Work task —
Repeat the records exactly as given. Do not include the pictures.

-- Record excerpts follows --

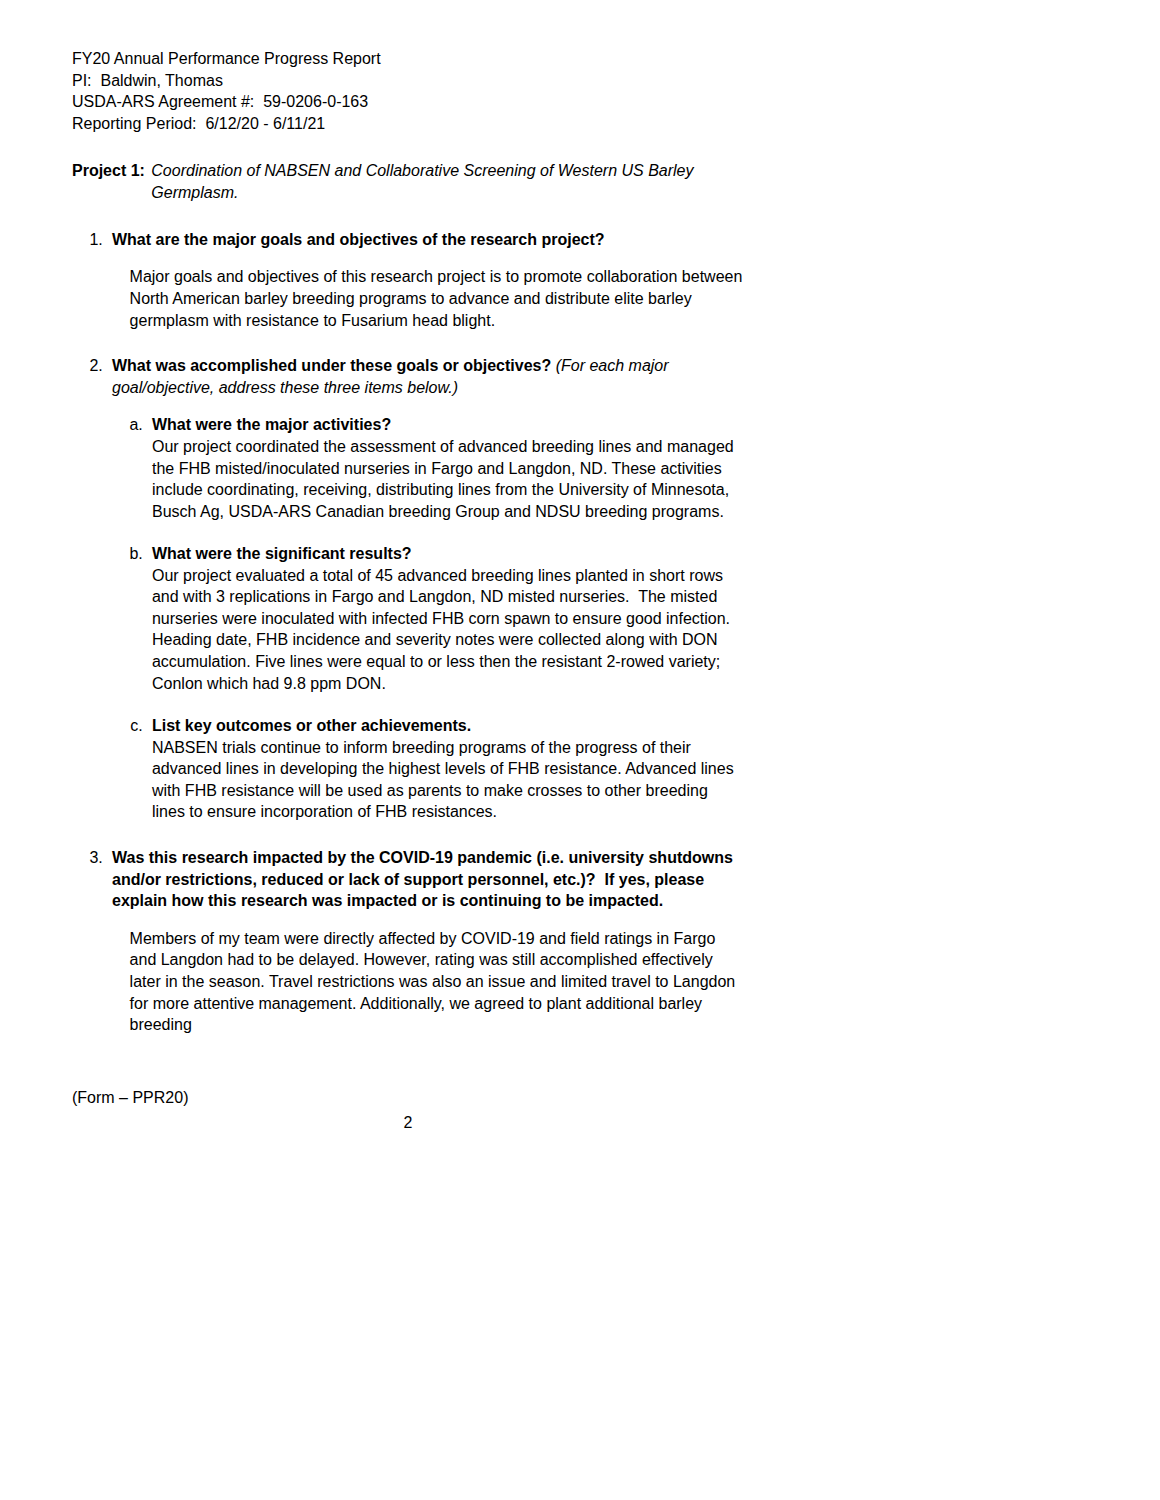FY20 Annual Performance Progress Report
PI: Baldwin, Thomas
USDA-ARS Agreement #: 59-0206-0-163
Reporting Period: 6/12/20 - 6/11/21
Project 1: Coordination of NABSEN and Collaborative Screening of Western US Barley Germplasm.
What are the major goals and objectives of the research project?
Major goals and objectives of this research project is to promote collaboration between North American barley breeding programs to advance and distribute elite barley germplasm with resistance to Fusarium head blight.
What was accomplished under these goals or objectives? (For each major goal/objective, address these three items below.)
What were the major activities?
Our project coordinated the assessment of advanced breeding lines and managed the FHB misted/inoculated nurseries in Fargo and Langdon, ND. These activities include coordinating, receiving, distributing lines from the University of Minnesota, Busch Ag, USDA-ARS Canadian breeding Group and NDSU breeding programs.
What were the significant results?
Our project evaluated a total of 45 advanced breeding lines planted in short rows and with 3 replications in Fargo and Langdon, ND misted nurseries. The misted nurseries were inoculated with infected FHB corn spawn to ensure good infection. Heading date, FHB incidence and severity notes were collected along with DON accumulation. Five lines were equal to or less then the resistant 2-rowed variety; Conlon which had 9.8 ppm DON.
List key outcomes or other achievements.
NABSEN trials continue to inform breeding programs of the progress of their advanced lines in developing the highest levels of FHB resistance. Advanced lines with FHB resistance will be used as parents to make crosses to other breeding lines to ensure incorporation of FHB resistances.
Was this research impacted by the COVID-19 pandemic (i.e. university shutdowns and/or restrictions, reduced or lack of support personnel, etc.)? If yes, please explain how this research was impacted or is continuing to be impacted.
Members of my team were directly affected by COVID-19 and field ratings in Fargo and Langdon had to be delayed. However, rating was still accomplished effectively later in the season. Travel restrictions was also an issue and limited travel to Langdon for more attentive management. Additionally, we agreed to plant additional barley breeding
(Form – PPR20)
2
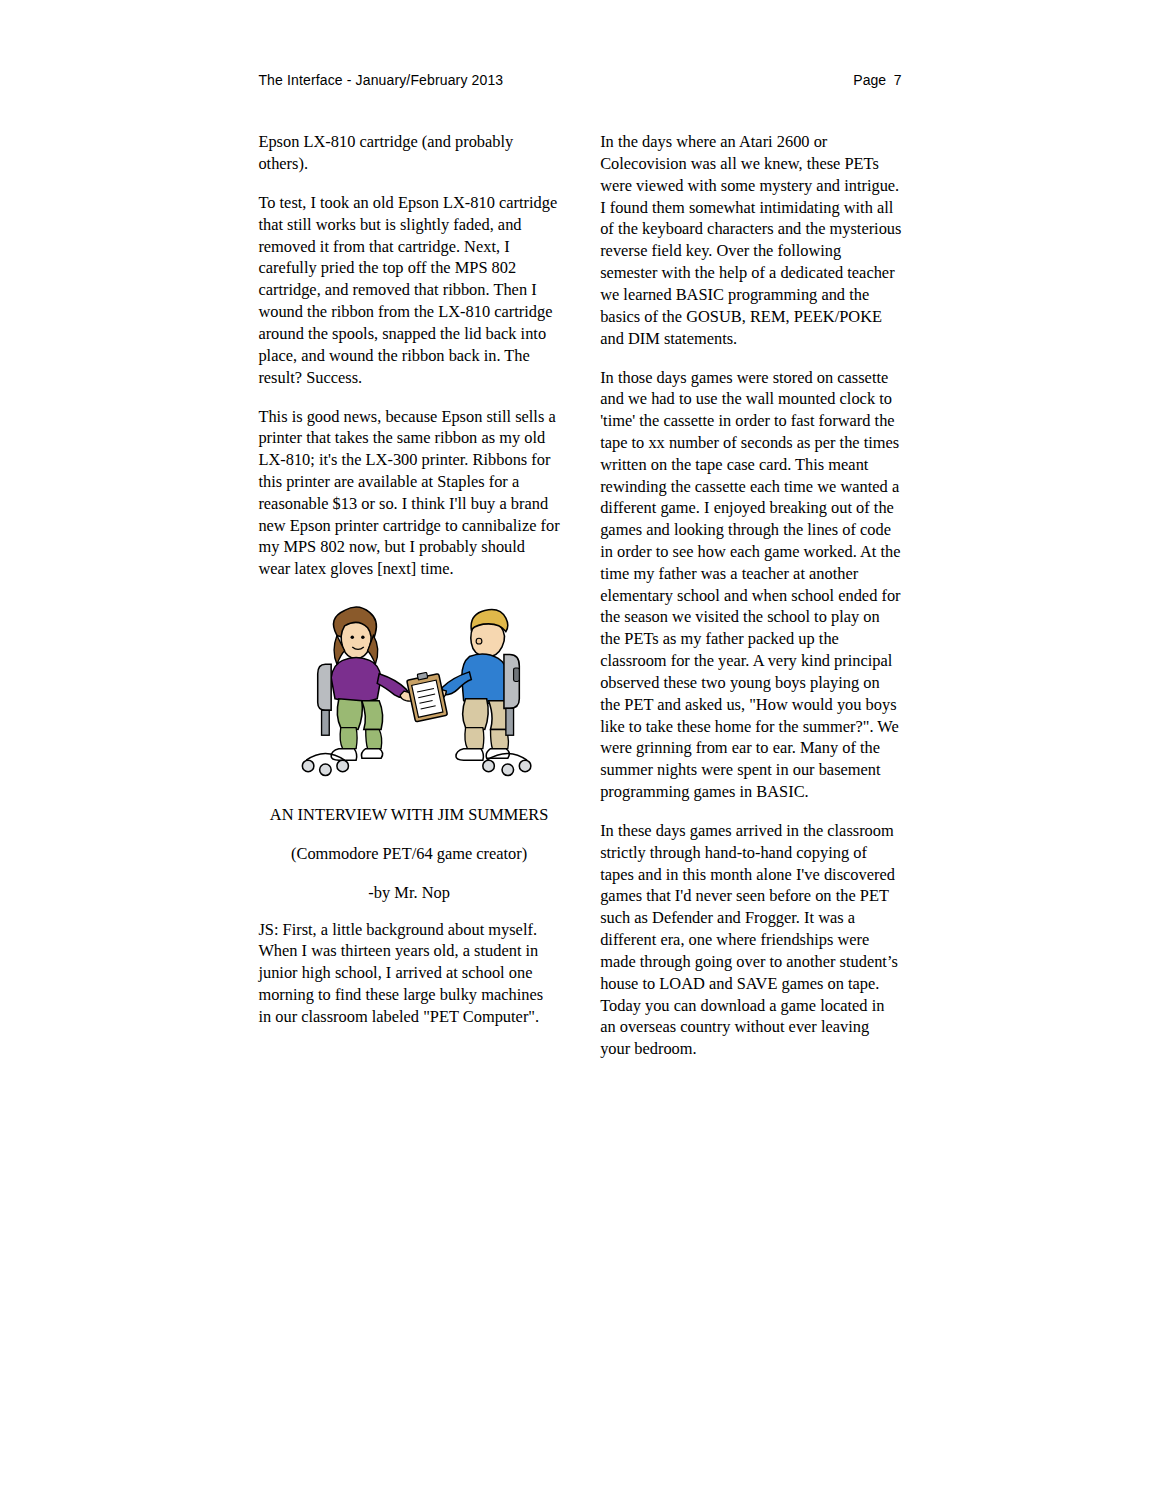The Interface - January/February 2013 Page 7
Epson LX-810 cartridge (and probably others).
To test, I took an old Epson LX-810 cartridge that still works but is slightly faded, and removed it from that cartridge. Next, I carefully pried the top off the MPS 802 cartridge, and removed that ribbon. Then I wound the ribbon from the LX-810 cartridge around the spools, snapped the lid back into place, and wound the ribbon back in. The result? Success.
This is good news, because Epson still sells a printer that takes the same ribbon as my old LX-810; it's the LX-300 printer. Ribbons for this printer are available at Staples for a reasonable $13 or so. I think I'll buy a brand new Epson printer cartridge to cannibalize for my MPS 802 now, but I probably should wear latex gloves [next] time.
AN INTERVIEW WITH JIM SUMMERS (Commodore PET/64 game creator) -by Mr. Nop
JS: First, a little background about myself. When I was thirteen years old, a student in junior high school, I arrived at school one morning to find these large bulky machines in our classroom labeled "PET Computer".
In the days where an Atari 2600 or Colecovision was all we knew, these PETs were viewed with some mystery and intrigue. I found them somewhat intimidating with all of the keyboard characters and the mysterious reverse field key. Over the following semester with the help of a dedicated teacher we learned BASIC programming and the basics of the GOSUB, REM, PEEK/POKE and DIM statements.
In those days games were stored on cassette and we had to use the wall mounted clock to 'time' the cassette in order to fast forward the tape to xx number of seconds as per the times written on the tape case card. This meant rewinding the cassette each time we wanted a different game. I enjoyed breaking out of the games and looking through the lines of code in order to see how each game worked. At the time my father was a teacher at another elementary school and when school ended for the season we visited the school to play on the PETs as my father packed up the classroom for the year. A very kind principal observed these two young boys playing on the PET and asked us, "How would you boys like to take these home for the summer?". We were grinning from ear to ear. Many of the summer nights were spent in our basement programming games in BASIC.
In these days games arrived in the classroom strictly through hand-to-hand copying of tapes and in this month alone I've discovered games that I'd never seen before on the PET such as Defender and Frogger. It was a different era, one where friendships were made through going over to another student’s house to LOAD and SAVE games on tape. Today you can download a game located in an overseas country without ever leaving your bedroom.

-- Record excerpts concluded --

Result —
FY20 Annual Performance Progress Report
PI: Baldwin, Thomas
USDA-ARS Agreement #: 59-0206-0-163
Reporting Period: 6/12/20 - 6/11/21
Project 1: Coordination of NABSEN and Collaborative Screening of Western US Barley Germplasm.
What are the major goals and objectives of the research project?
Major goals and objectives of this research project is to promote collaboration between North American barley breeding programs to advance and distribute elite barley germplasm with resistance to Fusarium head blight.
What was accomplished under these goals or objectives? (For each major goal/objective, address these three items below.)
What were the major activities?
Our project coordinated the assessment of advanced breeding lines and managed the FHB misted/inoculated nurseries in Fargo and Langdon, ND. These activities include coordinating, receiving, distributing lines from the University of Minnesota, Busch Ag, USDA-ARS Canadian breeding Group and NDSU breeding programs.
What were the significant results?
Our project evaluated a total of 45 advanced breeding lines planted in short rows and with 3 replications in Fargo and Langdon, ND misted nurseries. The misted nurseries were inoculated with infected FHB corn spawn to ensure good infection. Heading date, FHB incidence and severity notes were collected along with DON accumulation. Five lines were equal to or less then the resistant 2-rowed variety; Conlon which had 9.8 ppm DON.
List key outcomes or other achievements.
NABSEN trials continue to inform breeding programs of the progress of their advanced lines in developing the highest levels of FHB resistance. Advanced lines with FHB resistance will be used as parents to make crosses to other breeding lines to ensure incorporation of FHB resistances.
Was this research impacted by the COVID-19 pandemic (i.e. university shutdowns and/or restrictions, reduced or lack of support personnel, etc.)? If yes, please explain how this research was impacted or is continuing to be impacted.
Members of my team were directly affected by COVID-19 and field ratings in Fargo and Langdon had to be delayed. However, rating was still accomplished effectively later in the season. Travel restrictions was also an issue and limited travel to Langdon for more attentive management. Additionally, we agreed to plant additional barley breeding
(Form – PPR20)
2
The Interface - January/February 2013 Page 7
Epson LX-810 cartridge (and probably others).
To test, I took an old Epson LX-810 cartridge that still works but is slightly faded, and removed it from that cartridge. Next, I carefully pried the top off the MPS 802 cartridge, and removed that ribbon. Then I wound the ribbon from the LX-810 cartridge around the spools, snapped the lid back into place, and wound the ribbon back in. The result? Success.
This is good news, because Epson still sells a printer that takes the same ribbon as my old LX-810; it's the LX-300 printer. Ribbons for this printer are available at Staples for a reasonable $13 or so. I think I'll buy a brand new Epson printer cartridge to cannibalize for my MPS 802 now, but I probably should wear latex gloves [next] time.
AN INTERVIEW WITH JIM SUMMERS (Commodore PET/64 game creator) -by Mr. Nop
JS: First, a little background about myself. When I was thirteen years old, a student in junior high school, I arrived at school one morning to find these large bulky machines in our classroom labeled "PET Computer".
In the days where an Atari 2600 or Colecovision was all we knew, these PETs were viewed with some mystery and intrigue. I found them somewhat intimidating with all of the keyboard characters and the mysterious reverse field key. Over the following semester with the help of a dedicated teacher we learned BASIC programming and the basics of the GOSUB, REM, PEEK/POKE and DIM statements.
In those days games were stored on cassette and we had to use the wall mounted clock to 'time' the cassette in order to fast forward the tape to xx number of seconds as per the times written on the tape case card. This meant rewinding the cassette each time we wanted a different game. I enjoyed breaking out of the games and looking through the lines of code in order to see how each game worked. At the time my father was a teacher at another elementary school and when school ended for the season we visited the school to play on the PETs as my father packed up the classroom for the year. A very kind principal observed these two young boys playing on the PET and asked us, "How would you boys like to take these home for the summer?". We were grinning from ear to ear. Many of the summer nights were spent in our basement programming games in BASIC.
In these days games arrived in the classroom strictly through hand-to-hand copying of tapes and in this month alone I've discovered games that I'd never seen before on the PET such as Defender and Frogger. It was a different era, one where friendships were made through going over to another student’s house to LOAD and SAVE games on tape. Today you can download a game located in an overseas country without ever leaving your bedroom.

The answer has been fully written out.